Pretty lights, pretty costumes, pretty far out

Pretty Lights producer Derek Vincent Smith.
Pretty Lights producer Derek Vincent Smith.

— The biggest impromptu Halloween party in the city this year was at the Pretty Lights show Saturday night at Verizon Arena.

Pretty Lights, aka Derek Vincent Smith, is an electronic music performer whose sound is a pastiche of music sampling and digital effects that very nearly imitate house music at a club but with more layering of actual, though distorted, vocals, keyboards, laser sounds and electronic pops.

Since his first album five years ago, Smith has grown his fan base by submitting to a heavy tour schedule and investing in stage sets that are impressive pretty lights in their own right. Without them, people might pay more attention to the fact they just paid $30 to watch a man play two laptops and a soundboard.

Saturday, the stage was set up with more than a dozen towers of LED screens made to look like a miniaturized big-city skyline. More than 2,500 people saw the show.

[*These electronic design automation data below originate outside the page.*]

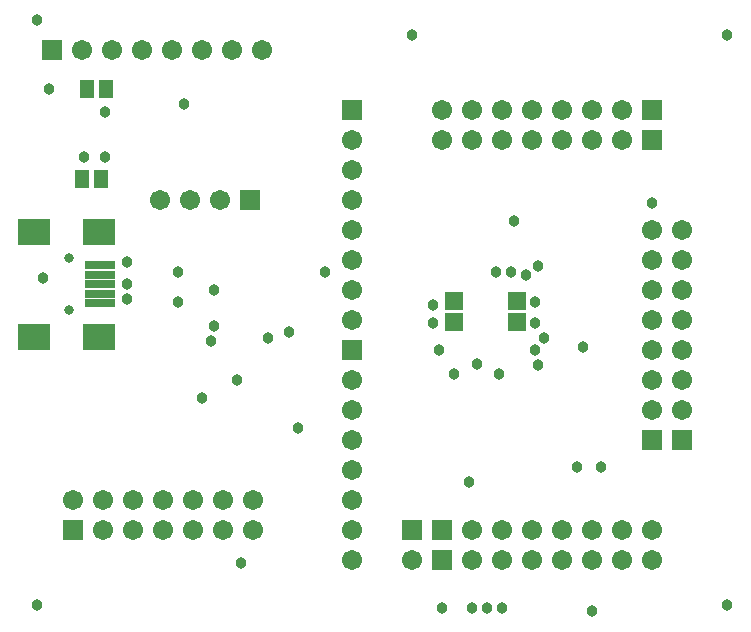
<source format=gbs>
%FSAX25Y25*%
%MOIN*%
G70*
G01*
G75*
G04 Layer_Color=16711935*
%ADD10O,0.06496X0.01181*%
%ADD11R,0.05906X0.05906*%
%ADD12O,0.07480X0.02362*%
%ADD13O,0.08268X0.01772*%
%ADD14R,0.05118X0.03937*%
%ADD15O,0.01181X0.06890*%
%ADD16O,0.06890X0.01181*%
%ADD17R,0.05512X0.05512*%
%ADD18R,0.03937X0.05118*%
%ADD19C,0.01000*%
%ADD20C,0.01400*%
%ADD21C,0.02000*%
%ADD22C,0.01200*%
%ADD23C,0.01600*%
%ADD24C,0.05906*%
%ADD25C,0.02362*%
%ADD26R,0.05906X0.05906*%
%ADD27C,0.03000*%
%ADD28R,0.09843X0.07874*%
%ADD29R,0.09055X0.01969*%
%ADD30C,0.00984*%
%ADD31C,0.02362*%
%ADD32C,0.00787*%
%ADD33C,0.00800*%
%ADD34O,0.07296X0.01981*%
%ADD35R,0.06706X0.06706*%
%ADD36O,0.08280X0.03162*%
%ADD37O,0.09068X0.02572*%
%ADD38R,0.05918X0.04737*%
%ADD39O,0.01981X0.07690*%
%ADD40O,0.07690X0.01981*%
%ADD41R,0.06312X0.06312*%
%ADD42R,0.04737X0.05918*%
%ADD43C,0.06706*%
%ADD44C,0.03162*%
%ADD45R,0.06706X0.06706*%
%ADD46C,0.03800*%
%ADD47R,0.10642X0.08674*%
%ADD48R,0.09855X0.02769*%
D35*
X0350000Y0370000D02*
D03*
X0420000Y0520000D02*
D03*
X0227000Y0380000D02*
D03*
X0286000Y0490000D02*
D03*
X0350000Y0380000D02*
D03*
X0220000Y0540000D02*
D03*
X0420000Y0510000D02*
D03*
D41*
X0354000Y0449457D02*
D03*
X0354000Y0456543D02*
D03*
X0375000Y0449457D02*
D03*
X0375000Y0456543D02*
D03*
D42*
X0236150Y0497000D02*
D03*
X0229850Y0497000D02*
D03*
X0238000Y0527000D02*
D03*
X0231701Y0527000D02*
D03*
D43*
X0360000Y0370000D02*
D03*
X0370000Y0370000D02*
D03*
X0380000Y0370000D02*
D03*
X0390000Y0370000D02*
D03*
X0400000Y0370000D02*
D03*
X0410000Y0370000D02*
D03*
X0420000Y0370000D02*
D03*
X0410000Y0520000D02*
D03*
X0400000Y0520000D02*
D03*
X0390000Y0520000D02*
D03*
X0380000Y0520000D02*
D03*
X0370000Y0520000D02*
D03*
X0360000Y0520000D02*
D03*
X0350000Y0520000D02*
D03*
X0227000Y0390000D02*
D03*
X0237000Y0380000D02*
D03*
X0237000Y0390000D02*
D03*
X0247000Y0380000D02*
D03*
X0247000Y0390000D02*
D03*
X0257000Y0380000D02*
D03*
X0257000Y0390000D02*
D03*
X0267000Y0380000D02*
D03*
X0267000Y0390000D02*
D03*
X0277000Y0380000D02*
D03*
X0277000Y0390000D02*
D03*
X0287000Y0380000D02*
D03*
X0287000Y0390000D02*
D03*
X0256000Y0490000D02*
D03*
X0266000Y0490000D02*
D03*
X0276000Y0490000D02*
D03*
X0420000Y0420000D02*
D03*
X0420000Y0430000D02*
D03*
X0420000Y0440000D02*
D03*
X0420000Y0450000D02*
D03*
X0420000Y0460000D02*
D03*
X0420000Y0470000D02*
D03*
X0420000Y0480000D02*
D03*
X0360000Y0380000D02*
D03*
X0370000Y0380000D02*
D03*
X0380000Y0380000D02*
D03*
X0390000Y0380000D02*
D03*
X0400000Y0380000D02*
D03*
X0410000Y0380000D02*
D03*
X0420000Y0380000D02*
D03*
X0320000Y0430000D02*
D03*
X0320000Y0420000D02*
D03*
X0320000Y0410000D02*
D03*
X0320000Y0400000D02*
D03*
X0320000Y0390000D02*
D03*
X0320000Y0380000D02*
D03*
X0320000Y0370000D02*
D03*
X0230000Y0540000D02*
D03*
X0240000Y0540000D02*
D03*
X0250000Y0540000D02*
D03*
X0260000Y0540000D02*
D03*
X0270000Y0540000D02*
D03*
X0280000Y0540000D02*
D03*
X0290000Y0540000D02*
D03*
X0320000Y0510000D02*
D03*
X0320000Y0500000D02*
D03*
X0320000Y0490000D02*
D03*
X0320000Y0480000D02*
D03*
X0320000Y0470000D02*
D03*
X0320000Y0460000D02*
D03*
X0320000Y0450000D02*
D03*
X0410000Y0510000D02*
D03*
X0400000Y0510000D02*
D03*
X0390000Y0510000D02*
D03*
X0380000Y0510000D02*
D03*
X0370000Y0510000D02*
D03*
X0360000Y0510000D02*
D03*
X0350000Y0510000D02*
D03*
X0430000Y0420000D02*
D03*
X0430000Y0430000D02*
D03*
X0430000Y0440000D02*
D03*
X0430000Y0450000D02*
D03*
X0430000Y0460000D02*
D03*
X0430000Y0470000D02*
D03*
X0430000Y0480000D02*
D03*
X0340000Y0370000D02*
D03*
D44*
X0225669Y0453339D02*
D03*
X0225669Y0470661D02*
D03*
D45*
X0420000Y0410000D02*
D03*
X0320000Y0440000D02*
D03*
X0320000Y0520000D02*
D03*
X0430000Y0410000D02*
D03*
X0340000Y0380000D02*
D03*
D46*
X0270000Y0424000D02*
D03*
X0361639Y0435361D02*
D03*
X0381000Y0449000D02*
D03*
X0381000Y0456000D02*
D03*
X0299000Y0446000D02*
D03*
X0274000Y0460000D02*
D03*
X0274000Y0448000D02*
D03*
X0370000Y0354000D02*
D03*
X0360000Y0354000D02*
D03*
X0350000Y0354000D02*
D03*
X0382000Y0435000D02*
D03*
X0381000Y0440000D02*
D03*
X0384000Y0444000D02*
D03*
X0397000Y0441000D02*
D03*
X0347000Y0455000D02*
D03*
X0420000Y0489000D02*
D03*
X0403000Y0401000D02*
D03*
X0395000Y0401000D02*
D03*
X0264000Y0522000D02*
D03*
X0369000Y0432000D02*
D03*
X0354000Y0432000D02*
D03*
X0281583Y0430000D02*
D03*
X0382000Y0468000D02*
D03*
X0378000Y0465000D02*
D03*
X0373000Y0466000D02*
D03*
X0374000Y0483000D02*
D03*
X0368000Y0466000D02*
D03*
X0292000Y0444000D02*
D03*
X0273000Y0443000D02*
D03*
X0219000Y0527000D02*
D03*
X0230500Y0504500D02*
D03*
X0237500Y0504500D02*
D03*
X0237500Y0519500D02*
D03*
X0262000Y0456000D02*
D03*
X0245000Y0457000D02*
D03*
X0245000Y0462000D02*
D03*
X0245000Y0469500D02*
D03*
X0262000Y0466000D02*
D03*
X0347000Y0449000D02*
D03*
X0359000Y0396000D02*
D03*
X0400000Y0353000D02*
D03*
X0445000Y0355000D02*
D03*
X0445000Y0545000D02*
D03*
X0215000Y0550000D02*
D03*
X0217000Y0464000D02*
D03*
X0215000Y0355000D02*
D03*
X0283000Y0369000D02*
D03*
X0302000Y0414000D02*
D03*
X0349000Y0440000D02*
D03*
X0311000Y0466000D02*
D03*
X0365000Y0354000D02*
D03*
X0340000Y0545000D02*
D03*
D47*
X0235512Y0479520D02*
D03*
X0235512Y0444480D02*
D03*
X0213858Y0444480D02*
D03*
X0213858Y0479520D02*
D03*
D48*
X0235906Y0468299D02*
D03*
X0235906Y0465149D02*
D03*
X0235906Y0462000D02*
D03*
X0235906Y0458850D02*
D03*
X0235906Y0455701D02*
D03*
M02*

</source>
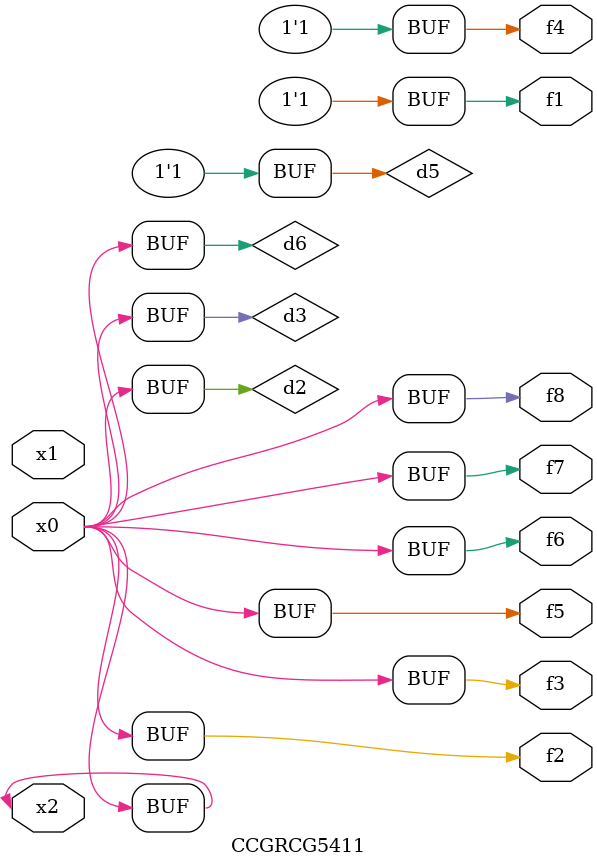
<source format=v>
module CCGRCG5411(
	input x0, x1, x2,
	output f1, f2, f3, f4, f5, f6, f7, f8
);

	wire d1, d2, d3, d4, d5, d6;

	xnor (d1, x2);
	buf (d2, x0, x2);
	and (d3, x0);
	xnor (d4, x1, x2);
	nand (d5, d1, d3);
	buf (d6, d2, d3);
	assign f1 = d5;
	assign f2 = d6;
	assign f3 = d6;
	assign f4 = d5;
	assign f5 = d6;
	assign f6 = d6;
	assign f7 = d6;
	assign f8 = d6;
endmodule

</source>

From a high vantage point and in the dark, the glow-ringed concertgoers themselves looked like a human Lite-Brite screen. Down on the floor, Olivia Holt of Conway worked a LED hula hoop that seemed like the highest order of glow stick ambition.

“And I got all my tricks off YouTube for free,” she said.

Pretty Lights would be proud. The performer has always offered all three of his albums free for download through his website. “That’s how it should be,” Holt said.

Shows like Saturday’s are how he supports his label, Smith has said.

Many came to the show in full costume. Wizards and fairies, Romans and country boys, succubi and she-devils.

Jane Embry Nisbet, Drew Selig, Alexis Nisbet and Adam Reid of Little Rock arrived as a zombie, a snake charmer eaten by his own snake, and Sebastian and Ariel from The Little Mermaid, respectively. The four had seen Pretty Lights twice before, at the Hangout Festival in Gulf Shores, Ala., and at a New Year’s show in Chicago.

“It’s always a great atmosphere and a fun crowd,” said Embry Nisbet.

And if it can’t ever be a sing-a-long kind of show, Nisbet said, it’s a “dance-a-long.”